— WHAT YOU NEED TO DO —
[1] In the post about legal characters in domain names, which characters did the original domain name RFC allow in names?
[2] Duplicate, word for word, the part of the post about legal characters in domain names that opens with the words containing "<subdomain> ::= <label>" and closes with "as if identical.".
[3] Go on writing the post about legal characters in domain names, picking up after its last sentence.

— EXTRACT PROVIDED —
+ + + + +
Simon Byrnand, Eric Kolve and I were having a discussion of what characters are legal in domain names, due to junk showing up around URIs and apparently confusing some of the SpamAssassin URI parsing code. Wanted to share some research and ask if anyone has any other authoritative information on what characters are currently legal for domain names. This is relevant for anyone trying to work with domain names.
Also Eric, please share bugs you find in the SA URI parsing code, preferably by opening a bugzilla, especially if you can isolate the module, etc.:
http://bugzilla.spamassassin.org/enter_bug.cgi
Here's a little research on the subject:
The original domain name RFC had names only with letters, numbers and hyphen:
http://www.ietf.org/rfc/rfc1035.txt
<domain> ::= <subdomain> | " "
<subdomain> ::= <label> | <subdomain> "." <label>
<label> ::= <letter> [ [ <ldh-str> ] <let-dig> ]
<ldh-str> ::= <let-dig-hyp> | <let-dig-hyp> <ldh-str>
<let-dig-hyp> ::= <let-dig> | "-"
<let-dig> ::= <letter> | <digit>
<letter> ::= any one of the 52 alphabetic characters A through Z in upper case and a through z in lower case
<digit> ::= any one of the ten digits 0 through 9
Note that while upper and lower case letters are allowed in domain names, no significance is attached to the case. That is, two names with the same spelling but different case are to be treated as if identical.
+ + + + +
— DATASET RECORDS —
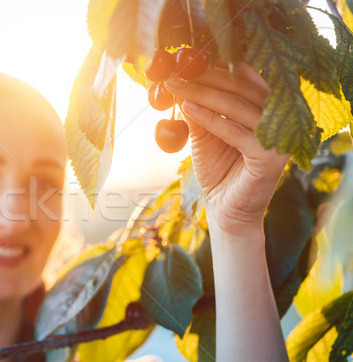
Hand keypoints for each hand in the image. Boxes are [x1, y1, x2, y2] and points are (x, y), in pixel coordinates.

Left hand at [165, 62, 288, 232]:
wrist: (224, 208)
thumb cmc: (217, 168)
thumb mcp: (204, 134)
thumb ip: (200, 108)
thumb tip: (182, 77)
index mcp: (268, 109)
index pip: (244, 80)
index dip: (216, 68)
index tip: (187, 59)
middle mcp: (280, 119)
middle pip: (242, 89)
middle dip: (206, 78)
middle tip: (176, 70)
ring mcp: (279, 137)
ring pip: (238, 108)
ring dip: (204, 94)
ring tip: (176, 86)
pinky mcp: (271, 157)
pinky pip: (238, 133)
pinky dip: (211, 120)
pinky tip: (188, 109)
+ + + + +
— YOUR RESPONSES —
[1] Letters, numbers and hyphen.

[2]
<subdomain> ::= <label> | <subdomain> "." <label>
<label> ::= <letter> [ [ <ldh-str> ] <let-dig> ]
<ldh-str> ::= <let-dig-hyp> | <let-dig-hyp> <ldh-str>
<let-dig-hyp> ::= <let-dig> | "-"
<let-dig> ::= <letter> | <digit>
<letter> ::= any one of the 52 alphabetic characters A through Z in upper case and a through z in lower case
<digit> ::= any one of the ten digits 0 through 9
Note that while upper and lower case letters are allowed in domain names, no significance is attached to the case. That is, two names with the same spelling but different case are to be treated as if identical.

[3]
But RFC 2181 leaves things wide open with respect to names:
http://www.ietf.org/rfc/rfc2181.txt
11. Name syntax
Occasionally it is assumed that the Domain Name System serves only the purpose of mapping Internet host names to data, and mapping Internet addresses to host names. This is not correct, the DNS is a general (if somewhat limited) hierarchical database, and can store almost any kind of data, for almost any purpose.
The DNS itself places only one restriction on the particular labels that can be used to identify resource records. That one restriction relates to the length of the label and the full name. The length of any one label is limited to between 1 and 63 octets. A full domain name is limited to 255 octets (including the separators). The zero length full name is defined as representing the root of the DNS tree, and is typically written and displayed as ".". Those restrictions aside, any binary string whatever can be used as the label of any resource record. Similarly, any binary string can serve as the value of any record that includes a domain name as some or all of its value (SOA, NS, MX, PTR, CNAME, and any others that may be added). Implementations of the DNS protocols must not place any restrictions on the labels that can be used. In particular, DNS servers must not refuse to serve a zone because it contains labels that might not be acceptable to some DNS client programs. A DNS server may be configurable to issue warnings when loading, or even to refuse to load, a primary zone containing labels that might be considered questionable, however this should not happen by default.
Note however, that the various applications that make use of DNS data can have restrictions imposed on what particular values are acceptable in their environment. For example, that any binary label can have an MX record does not imply that any binary name can be used as the host part of an e-mail address. Clients of the DNS can impose whatever restrictions are appropriate to their circumstances on the values they use as keys for DNS lookup requests, and on the values returned by the DNS. If the client has such restrictions, it is solely responsible for validating the data from the DNS to ensure that it conforms before it makes any use of that data.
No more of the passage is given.